Demolished Buildings Getting A New Story

... Officials at PNC Financial Services, for example, plan to recycle more than 70 percent of the downtown Pittsburgh building they recently began deconstructing, a trend being seen at more demolition sites nationwide.

... "Rather than knocking it down and carting it off to a landfill, if you deconstruct a building and reuse its parts elsewhere, you're saving labor, materials," said Alan Traugott, a founding member of the US Green Building Council.

"You are trying to avoid going for new virgin materials and all the embodied energy and associated environmental impact that reflects," he said.

The practice has become more common, Traugott said, as a distribution network for used building materials has sprung up. Pittsburgh-based Construction Junction, a nonprofit retail store for used and surplus building materials, saves thousands of doors, windows, and cabinets for reuse every year, according to its website.

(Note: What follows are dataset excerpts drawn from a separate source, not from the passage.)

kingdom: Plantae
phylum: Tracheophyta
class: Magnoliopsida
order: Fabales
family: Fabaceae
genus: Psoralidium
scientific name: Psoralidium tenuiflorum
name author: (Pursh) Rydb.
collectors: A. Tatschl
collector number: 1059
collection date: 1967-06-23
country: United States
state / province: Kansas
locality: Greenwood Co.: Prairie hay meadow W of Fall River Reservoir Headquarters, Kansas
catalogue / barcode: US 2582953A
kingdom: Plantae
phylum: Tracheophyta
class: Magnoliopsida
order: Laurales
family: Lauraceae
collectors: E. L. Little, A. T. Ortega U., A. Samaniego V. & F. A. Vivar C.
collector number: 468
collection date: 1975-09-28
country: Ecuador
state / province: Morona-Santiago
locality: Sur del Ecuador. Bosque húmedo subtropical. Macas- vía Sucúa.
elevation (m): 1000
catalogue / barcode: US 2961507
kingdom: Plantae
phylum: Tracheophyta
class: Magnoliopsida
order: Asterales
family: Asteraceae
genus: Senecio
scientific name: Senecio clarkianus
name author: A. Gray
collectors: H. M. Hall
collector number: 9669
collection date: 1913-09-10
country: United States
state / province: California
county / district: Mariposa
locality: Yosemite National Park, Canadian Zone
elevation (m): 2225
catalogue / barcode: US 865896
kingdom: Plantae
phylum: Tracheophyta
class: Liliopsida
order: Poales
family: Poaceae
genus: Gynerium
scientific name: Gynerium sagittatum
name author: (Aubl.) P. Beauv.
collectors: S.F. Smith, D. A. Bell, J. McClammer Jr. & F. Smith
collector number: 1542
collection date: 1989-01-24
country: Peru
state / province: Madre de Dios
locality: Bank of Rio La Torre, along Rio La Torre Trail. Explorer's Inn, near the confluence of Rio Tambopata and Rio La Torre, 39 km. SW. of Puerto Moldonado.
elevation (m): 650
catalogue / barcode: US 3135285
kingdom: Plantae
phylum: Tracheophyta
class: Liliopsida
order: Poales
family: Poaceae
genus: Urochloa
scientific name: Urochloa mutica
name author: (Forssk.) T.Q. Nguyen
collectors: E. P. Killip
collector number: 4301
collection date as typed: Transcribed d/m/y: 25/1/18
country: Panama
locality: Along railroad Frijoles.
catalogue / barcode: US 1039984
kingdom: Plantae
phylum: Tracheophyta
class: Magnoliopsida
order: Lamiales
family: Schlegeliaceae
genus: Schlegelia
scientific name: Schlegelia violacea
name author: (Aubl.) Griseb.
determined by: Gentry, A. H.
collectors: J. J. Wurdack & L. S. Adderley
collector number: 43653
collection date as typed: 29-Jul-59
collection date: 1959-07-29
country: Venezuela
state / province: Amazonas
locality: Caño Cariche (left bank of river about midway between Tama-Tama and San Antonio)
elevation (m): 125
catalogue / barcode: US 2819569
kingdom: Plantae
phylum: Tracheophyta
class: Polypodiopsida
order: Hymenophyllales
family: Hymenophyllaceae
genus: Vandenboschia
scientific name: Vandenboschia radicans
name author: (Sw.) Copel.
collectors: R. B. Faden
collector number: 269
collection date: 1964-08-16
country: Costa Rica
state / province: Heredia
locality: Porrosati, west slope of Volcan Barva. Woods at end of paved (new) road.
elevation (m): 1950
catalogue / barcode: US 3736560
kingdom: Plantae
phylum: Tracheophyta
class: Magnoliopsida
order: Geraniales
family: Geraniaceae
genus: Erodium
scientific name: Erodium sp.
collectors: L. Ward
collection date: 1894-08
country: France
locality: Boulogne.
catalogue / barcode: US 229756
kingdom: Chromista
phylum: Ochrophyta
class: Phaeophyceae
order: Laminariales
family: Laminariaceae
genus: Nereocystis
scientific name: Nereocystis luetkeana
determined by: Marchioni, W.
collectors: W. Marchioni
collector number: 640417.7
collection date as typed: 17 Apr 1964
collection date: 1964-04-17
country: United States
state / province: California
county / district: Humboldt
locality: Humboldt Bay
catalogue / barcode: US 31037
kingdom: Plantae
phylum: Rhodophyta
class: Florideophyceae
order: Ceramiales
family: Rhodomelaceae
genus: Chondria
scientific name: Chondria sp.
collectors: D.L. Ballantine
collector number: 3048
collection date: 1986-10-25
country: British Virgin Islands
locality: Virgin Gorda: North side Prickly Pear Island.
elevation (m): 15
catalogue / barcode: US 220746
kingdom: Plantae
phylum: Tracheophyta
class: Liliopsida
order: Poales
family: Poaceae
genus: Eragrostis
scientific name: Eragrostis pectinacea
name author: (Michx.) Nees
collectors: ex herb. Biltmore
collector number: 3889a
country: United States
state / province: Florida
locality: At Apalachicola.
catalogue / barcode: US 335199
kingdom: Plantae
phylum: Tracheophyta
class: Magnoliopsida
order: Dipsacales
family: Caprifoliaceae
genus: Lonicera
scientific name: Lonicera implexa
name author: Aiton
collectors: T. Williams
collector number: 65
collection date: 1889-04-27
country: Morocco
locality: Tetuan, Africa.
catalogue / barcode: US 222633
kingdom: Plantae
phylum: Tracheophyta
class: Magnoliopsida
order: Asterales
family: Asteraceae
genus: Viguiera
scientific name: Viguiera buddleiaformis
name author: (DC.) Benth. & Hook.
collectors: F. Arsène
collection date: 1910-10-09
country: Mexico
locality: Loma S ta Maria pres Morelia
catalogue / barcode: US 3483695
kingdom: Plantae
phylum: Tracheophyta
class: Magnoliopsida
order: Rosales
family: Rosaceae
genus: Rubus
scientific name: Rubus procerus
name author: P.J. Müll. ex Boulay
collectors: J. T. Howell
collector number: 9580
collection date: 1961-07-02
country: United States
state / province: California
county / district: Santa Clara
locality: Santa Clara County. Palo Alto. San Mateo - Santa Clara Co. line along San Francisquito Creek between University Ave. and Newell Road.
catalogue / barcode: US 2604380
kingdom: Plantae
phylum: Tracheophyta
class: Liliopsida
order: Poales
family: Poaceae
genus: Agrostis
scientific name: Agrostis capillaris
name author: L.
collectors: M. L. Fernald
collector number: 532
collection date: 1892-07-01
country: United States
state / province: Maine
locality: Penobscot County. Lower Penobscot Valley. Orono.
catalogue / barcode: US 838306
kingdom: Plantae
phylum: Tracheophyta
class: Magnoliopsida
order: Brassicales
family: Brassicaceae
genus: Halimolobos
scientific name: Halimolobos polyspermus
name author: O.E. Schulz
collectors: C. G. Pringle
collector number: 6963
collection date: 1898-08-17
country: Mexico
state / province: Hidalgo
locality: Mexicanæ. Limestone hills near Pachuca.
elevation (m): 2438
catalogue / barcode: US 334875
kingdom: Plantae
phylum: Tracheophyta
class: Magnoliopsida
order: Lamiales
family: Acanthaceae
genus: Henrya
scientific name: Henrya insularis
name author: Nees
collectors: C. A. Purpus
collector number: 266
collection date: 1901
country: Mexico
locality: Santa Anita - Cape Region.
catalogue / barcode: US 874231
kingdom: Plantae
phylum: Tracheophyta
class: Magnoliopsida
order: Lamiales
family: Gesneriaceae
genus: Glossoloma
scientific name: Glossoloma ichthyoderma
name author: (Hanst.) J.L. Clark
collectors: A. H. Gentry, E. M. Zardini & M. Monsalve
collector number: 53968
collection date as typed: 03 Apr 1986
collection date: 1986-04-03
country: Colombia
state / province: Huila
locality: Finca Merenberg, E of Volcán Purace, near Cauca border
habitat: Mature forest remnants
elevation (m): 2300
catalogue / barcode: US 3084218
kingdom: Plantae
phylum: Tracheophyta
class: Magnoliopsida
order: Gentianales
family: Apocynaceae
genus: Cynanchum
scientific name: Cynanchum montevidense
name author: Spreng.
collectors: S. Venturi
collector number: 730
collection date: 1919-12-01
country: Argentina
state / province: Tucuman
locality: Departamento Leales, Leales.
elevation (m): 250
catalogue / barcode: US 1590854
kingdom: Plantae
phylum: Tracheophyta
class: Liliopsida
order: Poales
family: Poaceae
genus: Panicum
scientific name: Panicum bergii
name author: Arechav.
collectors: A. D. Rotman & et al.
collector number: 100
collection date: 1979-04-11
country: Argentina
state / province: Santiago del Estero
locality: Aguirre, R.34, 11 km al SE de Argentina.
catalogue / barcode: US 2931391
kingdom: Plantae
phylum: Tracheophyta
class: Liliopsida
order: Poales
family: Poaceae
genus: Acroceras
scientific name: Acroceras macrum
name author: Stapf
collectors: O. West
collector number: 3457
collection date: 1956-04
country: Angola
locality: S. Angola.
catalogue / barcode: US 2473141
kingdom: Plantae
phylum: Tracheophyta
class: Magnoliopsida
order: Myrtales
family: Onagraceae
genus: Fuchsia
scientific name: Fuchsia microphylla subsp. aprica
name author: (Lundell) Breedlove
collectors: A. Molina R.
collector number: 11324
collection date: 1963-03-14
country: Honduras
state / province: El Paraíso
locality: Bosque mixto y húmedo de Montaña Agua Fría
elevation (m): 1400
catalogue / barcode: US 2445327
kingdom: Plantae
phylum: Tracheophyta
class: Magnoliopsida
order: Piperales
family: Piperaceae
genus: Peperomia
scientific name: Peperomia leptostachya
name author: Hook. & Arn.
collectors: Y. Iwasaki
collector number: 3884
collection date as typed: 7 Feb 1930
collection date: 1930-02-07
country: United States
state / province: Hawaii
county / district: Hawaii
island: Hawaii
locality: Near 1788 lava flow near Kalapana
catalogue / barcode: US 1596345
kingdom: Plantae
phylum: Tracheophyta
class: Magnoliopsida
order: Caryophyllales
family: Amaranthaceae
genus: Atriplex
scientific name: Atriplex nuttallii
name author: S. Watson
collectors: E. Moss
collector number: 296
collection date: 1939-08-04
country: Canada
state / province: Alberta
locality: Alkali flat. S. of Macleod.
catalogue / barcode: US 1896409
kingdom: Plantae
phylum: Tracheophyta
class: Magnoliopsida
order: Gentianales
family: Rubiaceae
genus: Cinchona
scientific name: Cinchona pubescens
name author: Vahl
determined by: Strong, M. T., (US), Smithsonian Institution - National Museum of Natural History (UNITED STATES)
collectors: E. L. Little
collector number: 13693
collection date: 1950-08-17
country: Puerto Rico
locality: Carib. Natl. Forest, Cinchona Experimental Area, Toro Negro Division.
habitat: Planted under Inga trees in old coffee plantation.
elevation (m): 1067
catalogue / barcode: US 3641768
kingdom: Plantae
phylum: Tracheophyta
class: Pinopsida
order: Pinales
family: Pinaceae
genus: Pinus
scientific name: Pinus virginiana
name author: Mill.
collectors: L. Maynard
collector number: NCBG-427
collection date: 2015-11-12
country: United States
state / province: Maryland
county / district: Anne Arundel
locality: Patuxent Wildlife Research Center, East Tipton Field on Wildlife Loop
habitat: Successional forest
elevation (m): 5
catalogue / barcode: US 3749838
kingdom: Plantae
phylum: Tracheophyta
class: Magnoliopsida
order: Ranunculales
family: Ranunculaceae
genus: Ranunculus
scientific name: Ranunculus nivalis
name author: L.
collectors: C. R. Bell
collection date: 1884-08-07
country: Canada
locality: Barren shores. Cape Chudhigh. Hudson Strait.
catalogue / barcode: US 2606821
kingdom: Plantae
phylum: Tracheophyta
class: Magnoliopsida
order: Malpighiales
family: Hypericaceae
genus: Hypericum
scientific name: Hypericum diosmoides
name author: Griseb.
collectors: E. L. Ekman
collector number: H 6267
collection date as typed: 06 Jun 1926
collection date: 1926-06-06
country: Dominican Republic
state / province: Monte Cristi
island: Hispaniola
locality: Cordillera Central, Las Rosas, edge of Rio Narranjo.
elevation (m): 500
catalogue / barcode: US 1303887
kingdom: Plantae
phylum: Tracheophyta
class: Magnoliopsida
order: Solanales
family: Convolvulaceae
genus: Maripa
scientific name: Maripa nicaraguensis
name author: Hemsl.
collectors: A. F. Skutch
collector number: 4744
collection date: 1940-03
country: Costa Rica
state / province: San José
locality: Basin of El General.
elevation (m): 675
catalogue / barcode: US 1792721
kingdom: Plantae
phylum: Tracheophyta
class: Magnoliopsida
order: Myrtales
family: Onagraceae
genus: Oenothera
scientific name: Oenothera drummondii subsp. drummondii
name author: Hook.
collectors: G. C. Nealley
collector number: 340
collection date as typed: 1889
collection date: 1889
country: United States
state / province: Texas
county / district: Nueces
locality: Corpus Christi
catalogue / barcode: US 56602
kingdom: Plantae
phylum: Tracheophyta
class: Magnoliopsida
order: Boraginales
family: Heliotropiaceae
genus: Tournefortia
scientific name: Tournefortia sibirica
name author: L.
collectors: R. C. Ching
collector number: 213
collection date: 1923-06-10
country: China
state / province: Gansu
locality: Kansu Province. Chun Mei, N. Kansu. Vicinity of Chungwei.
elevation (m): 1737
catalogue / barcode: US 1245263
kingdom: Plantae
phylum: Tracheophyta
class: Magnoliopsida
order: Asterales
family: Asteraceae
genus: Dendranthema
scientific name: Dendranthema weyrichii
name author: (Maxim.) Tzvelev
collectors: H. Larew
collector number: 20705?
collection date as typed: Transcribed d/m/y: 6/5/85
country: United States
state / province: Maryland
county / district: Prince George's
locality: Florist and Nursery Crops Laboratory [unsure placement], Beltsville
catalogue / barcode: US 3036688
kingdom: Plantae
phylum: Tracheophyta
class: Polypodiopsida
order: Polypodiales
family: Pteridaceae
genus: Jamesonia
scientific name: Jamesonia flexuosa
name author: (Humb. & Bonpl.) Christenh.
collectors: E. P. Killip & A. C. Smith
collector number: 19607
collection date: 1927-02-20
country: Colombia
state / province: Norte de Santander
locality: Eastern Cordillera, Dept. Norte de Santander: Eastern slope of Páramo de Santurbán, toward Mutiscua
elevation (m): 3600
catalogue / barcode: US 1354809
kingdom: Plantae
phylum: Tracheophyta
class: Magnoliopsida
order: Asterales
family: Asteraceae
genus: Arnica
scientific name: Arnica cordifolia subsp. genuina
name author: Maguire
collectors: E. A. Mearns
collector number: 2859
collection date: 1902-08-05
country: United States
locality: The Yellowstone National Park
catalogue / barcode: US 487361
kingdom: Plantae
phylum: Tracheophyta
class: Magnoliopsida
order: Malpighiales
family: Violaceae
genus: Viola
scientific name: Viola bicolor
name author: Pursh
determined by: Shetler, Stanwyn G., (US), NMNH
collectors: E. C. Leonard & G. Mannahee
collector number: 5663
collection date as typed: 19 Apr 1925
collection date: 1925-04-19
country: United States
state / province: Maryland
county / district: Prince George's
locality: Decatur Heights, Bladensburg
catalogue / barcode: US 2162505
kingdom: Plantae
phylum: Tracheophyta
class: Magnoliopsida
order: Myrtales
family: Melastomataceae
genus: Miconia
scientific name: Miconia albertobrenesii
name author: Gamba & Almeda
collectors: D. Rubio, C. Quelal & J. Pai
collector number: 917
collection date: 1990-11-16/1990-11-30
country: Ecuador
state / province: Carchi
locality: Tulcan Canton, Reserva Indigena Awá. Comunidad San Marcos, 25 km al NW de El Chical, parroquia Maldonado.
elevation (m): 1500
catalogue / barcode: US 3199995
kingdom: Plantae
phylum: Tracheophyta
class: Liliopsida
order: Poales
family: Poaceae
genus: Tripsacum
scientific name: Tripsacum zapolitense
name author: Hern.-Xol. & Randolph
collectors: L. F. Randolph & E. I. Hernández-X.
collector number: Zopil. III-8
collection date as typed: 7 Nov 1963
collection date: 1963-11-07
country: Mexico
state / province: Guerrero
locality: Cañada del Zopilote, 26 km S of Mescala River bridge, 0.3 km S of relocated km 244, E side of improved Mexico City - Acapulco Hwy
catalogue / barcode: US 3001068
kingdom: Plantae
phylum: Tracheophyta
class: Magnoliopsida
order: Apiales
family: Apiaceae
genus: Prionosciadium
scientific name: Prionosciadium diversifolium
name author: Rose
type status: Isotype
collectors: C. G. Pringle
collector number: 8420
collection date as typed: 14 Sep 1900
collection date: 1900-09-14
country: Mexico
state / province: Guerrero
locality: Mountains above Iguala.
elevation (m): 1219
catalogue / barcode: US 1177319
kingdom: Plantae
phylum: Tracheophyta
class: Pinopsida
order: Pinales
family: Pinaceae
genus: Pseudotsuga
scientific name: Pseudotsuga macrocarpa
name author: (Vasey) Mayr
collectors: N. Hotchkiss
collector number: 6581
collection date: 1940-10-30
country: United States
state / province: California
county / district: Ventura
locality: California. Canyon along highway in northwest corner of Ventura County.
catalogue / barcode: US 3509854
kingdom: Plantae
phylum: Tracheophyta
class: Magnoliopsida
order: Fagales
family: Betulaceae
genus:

This is a nice bit of quiet environmental progress. What's especially interesting is that construction material recycling has an array of non-environmental savings. I wonder how much those factors alone are sufficient to push companies toward more recycling, and how much the environmental concern is necessary either to sustain the practice or just to jolt them out of their inertia. I would suspect that the initial development of the distribution network -- which has some big upfront costs and risks -- required a bit of idealism.